What this question is really asking
When someone asks "What do you say to a crush anonymously?", they are usually not only asking for a definition. They are asking what to do with a feeling that has nowhere clean to go. The answer starts with the practical truth: Say the small honest thing you would be too nervous to send directly. It can be a compliment, a missed chance, a story reply you deleted, or the moment you realized you liked them. Keep it kind, first-name-only, and free of private details. Anonymous does not mean careless. From there, the useful move is to slow the feeling down enough to read it, name it, and decide whether it belongs in a search, a private draft, or an anonymous message.
A practical way to use ToSomeone
Before posting, remove full names, handles, addresses, workplaces, phone numbers, rare details, and anything meant to expose or punish someone. ToSomeone can keep the public experience first-name-only, but you still control how identifiable the words are. If a message creates a safety or privacy concern, use the report or removal path instead of escalating publicly.
How to read the answer without spiraling
Keep it human: The best crush messages are specific enough to feel real but not specific enough to expose anyone.

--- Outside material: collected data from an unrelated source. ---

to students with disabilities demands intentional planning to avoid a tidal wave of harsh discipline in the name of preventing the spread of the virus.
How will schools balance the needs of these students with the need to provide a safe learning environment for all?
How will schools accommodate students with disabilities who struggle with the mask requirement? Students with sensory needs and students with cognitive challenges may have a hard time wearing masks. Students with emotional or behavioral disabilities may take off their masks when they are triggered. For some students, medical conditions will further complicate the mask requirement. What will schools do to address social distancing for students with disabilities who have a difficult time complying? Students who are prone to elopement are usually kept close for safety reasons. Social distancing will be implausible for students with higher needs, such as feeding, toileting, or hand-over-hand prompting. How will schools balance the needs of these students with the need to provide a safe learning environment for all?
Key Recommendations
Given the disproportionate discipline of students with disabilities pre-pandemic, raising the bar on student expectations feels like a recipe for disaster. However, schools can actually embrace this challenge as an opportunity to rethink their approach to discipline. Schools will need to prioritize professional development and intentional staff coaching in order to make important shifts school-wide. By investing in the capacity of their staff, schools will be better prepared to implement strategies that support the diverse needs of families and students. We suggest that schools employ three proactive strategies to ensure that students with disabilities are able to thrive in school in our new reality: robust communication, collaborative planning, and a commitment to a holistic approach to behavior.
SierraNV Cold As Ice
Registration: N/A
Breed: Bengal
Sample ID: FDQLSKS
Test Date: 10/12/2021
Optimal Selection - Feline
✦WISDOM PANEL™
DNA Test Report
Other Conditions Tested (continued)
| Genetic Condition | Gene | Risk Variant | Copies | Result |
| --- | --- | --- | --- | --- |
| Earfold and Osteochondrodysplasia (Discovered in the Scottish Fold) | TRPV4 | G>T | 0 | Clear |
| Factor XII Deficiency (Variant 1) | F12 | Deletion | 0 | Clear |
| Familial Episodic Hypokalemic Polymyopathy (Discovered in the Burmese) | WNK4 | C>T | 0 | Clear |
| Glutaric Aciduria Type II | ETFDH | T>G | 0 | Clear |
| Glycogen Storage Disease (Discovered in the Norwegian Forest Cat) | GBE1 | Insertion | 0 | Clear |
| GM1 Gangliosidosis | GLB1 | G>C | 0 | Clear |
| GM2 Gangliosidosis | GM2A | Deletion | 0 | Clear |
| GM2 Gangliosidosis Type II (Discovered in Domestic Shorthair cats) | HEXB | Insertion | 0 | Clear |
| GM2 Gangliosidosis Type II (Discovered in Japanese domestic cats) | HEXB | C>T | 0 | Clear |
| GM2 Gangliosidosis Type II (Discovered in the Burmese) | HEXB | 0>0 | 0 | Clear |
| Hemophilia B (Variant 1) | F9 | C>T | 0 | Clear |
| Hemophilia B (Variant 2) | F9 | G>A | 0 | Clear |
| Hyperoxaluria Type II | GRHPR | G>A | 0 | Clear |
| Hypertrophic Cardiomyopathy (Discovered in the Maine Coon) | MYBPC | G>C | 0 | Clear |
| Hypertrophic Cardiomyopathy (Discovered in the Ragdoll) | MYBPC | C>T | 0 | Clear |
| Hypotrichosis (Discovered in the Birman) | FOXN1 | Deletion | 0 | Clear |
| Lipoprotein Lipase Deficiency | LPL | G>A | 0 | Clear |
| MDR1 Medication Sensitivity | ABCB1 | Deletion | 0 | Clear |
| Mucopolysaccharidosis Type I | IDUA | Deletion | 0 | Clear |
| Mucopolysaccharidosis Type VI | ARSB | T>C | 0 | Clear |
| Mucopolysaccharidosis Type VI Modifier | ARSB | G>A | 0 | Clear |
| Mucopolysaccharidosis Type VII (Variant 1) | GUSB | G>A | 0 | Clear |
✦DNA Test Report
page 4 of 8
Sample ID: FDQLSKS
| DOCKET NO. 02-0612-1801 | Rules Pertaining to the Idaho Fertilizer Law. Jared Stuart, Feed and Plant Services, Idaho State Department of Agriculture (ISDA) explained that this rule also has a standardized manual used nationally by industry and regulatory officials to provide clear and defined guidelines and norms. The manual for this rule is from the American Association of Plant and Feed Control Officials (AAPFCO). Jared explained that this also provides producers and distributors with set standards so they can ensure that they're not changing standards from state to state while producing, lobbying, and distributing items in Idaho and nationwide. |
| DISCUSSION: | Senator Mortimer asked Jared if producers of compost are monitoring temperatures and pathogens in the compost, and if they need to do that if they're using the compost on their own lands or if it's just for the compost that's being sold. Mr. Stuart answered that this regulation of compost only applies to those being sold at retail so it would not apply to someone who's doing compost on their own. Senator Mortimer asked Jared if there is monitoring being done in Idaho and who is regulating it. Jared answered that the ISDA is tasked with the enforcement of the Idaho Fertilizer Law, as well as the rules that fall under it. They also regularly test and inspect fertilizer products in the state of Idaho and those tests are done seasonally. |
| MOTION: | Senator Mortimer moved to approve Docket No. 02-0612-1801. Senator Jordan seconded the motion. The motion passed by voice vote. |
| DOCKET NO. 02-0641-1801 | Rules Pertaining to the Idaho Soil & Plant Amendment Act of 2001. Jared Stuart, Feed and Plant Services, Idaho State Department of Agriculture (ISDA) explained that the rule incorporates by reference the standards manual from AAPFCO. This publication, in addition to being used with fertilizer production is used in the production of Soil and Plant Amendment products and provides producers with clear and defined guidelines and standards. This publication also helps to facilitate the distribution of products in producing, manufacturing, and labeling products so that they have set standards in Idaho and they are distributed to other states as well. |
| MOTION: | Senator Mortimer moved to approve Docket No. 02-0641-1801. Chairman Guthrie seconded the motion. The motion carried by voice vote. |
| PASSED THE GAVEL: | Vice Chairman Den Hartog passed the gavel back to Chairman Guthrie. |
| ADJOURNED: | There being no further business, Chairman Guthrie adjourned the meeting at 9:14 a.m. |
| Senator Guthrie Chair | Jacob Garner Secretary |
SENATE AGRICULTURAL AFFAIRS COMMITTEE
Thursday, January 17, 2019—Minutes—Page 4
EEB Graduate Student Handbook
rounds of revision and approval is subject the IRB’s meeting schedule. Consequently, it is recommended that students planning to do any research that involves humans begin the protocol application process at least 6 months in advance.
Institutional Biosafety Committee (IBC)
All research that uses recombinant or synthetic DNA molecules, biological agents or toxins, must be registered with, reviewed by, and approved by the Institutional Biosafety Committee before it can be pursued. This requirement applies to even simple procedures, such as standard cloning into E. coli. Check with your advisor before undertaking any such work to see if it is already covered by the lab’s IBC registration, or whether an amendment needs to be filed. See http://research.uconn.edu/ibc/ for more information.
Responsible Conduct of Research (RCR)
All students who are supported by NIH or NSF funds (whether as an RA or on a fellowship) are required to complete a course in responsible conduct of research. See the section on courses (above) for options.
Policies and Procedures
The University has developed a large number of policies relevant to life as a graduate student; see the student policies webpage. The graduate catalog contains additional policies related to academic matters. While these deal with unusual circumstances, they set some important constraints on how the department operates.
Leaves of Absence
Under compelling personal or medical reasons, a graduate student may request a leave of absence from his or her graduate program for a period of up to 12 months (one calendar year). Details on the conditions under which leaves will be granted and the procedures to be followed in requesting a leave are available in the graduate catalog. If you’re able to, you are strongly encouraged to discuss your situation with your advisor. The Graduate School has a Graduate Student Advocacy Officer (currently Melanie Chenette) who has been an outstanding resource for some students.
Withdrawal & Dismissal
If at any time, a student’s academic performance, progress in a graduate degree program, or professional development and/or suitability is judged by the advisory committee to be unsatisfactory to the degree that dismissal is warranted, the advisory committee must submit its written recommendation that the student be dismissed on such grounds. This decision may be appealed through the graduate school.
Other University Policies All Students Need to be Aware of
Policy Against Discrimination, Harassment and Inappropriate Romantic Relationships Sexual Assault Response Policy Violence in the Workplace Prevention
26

Think feeling, not personal data. Let awkward be part of it: Crush drafts are rarely smooth. That is why they work. A nervous sentence can feel more honest than a perfect confession. The important rule is to keep curiosity from turning into certainty. A line can sound exactly like your life and still be anonymous, incomplete, or about someone else. Use the page like a guide: gather language, notice the pattern, and choose the lowest-risk next step before you contact anyone.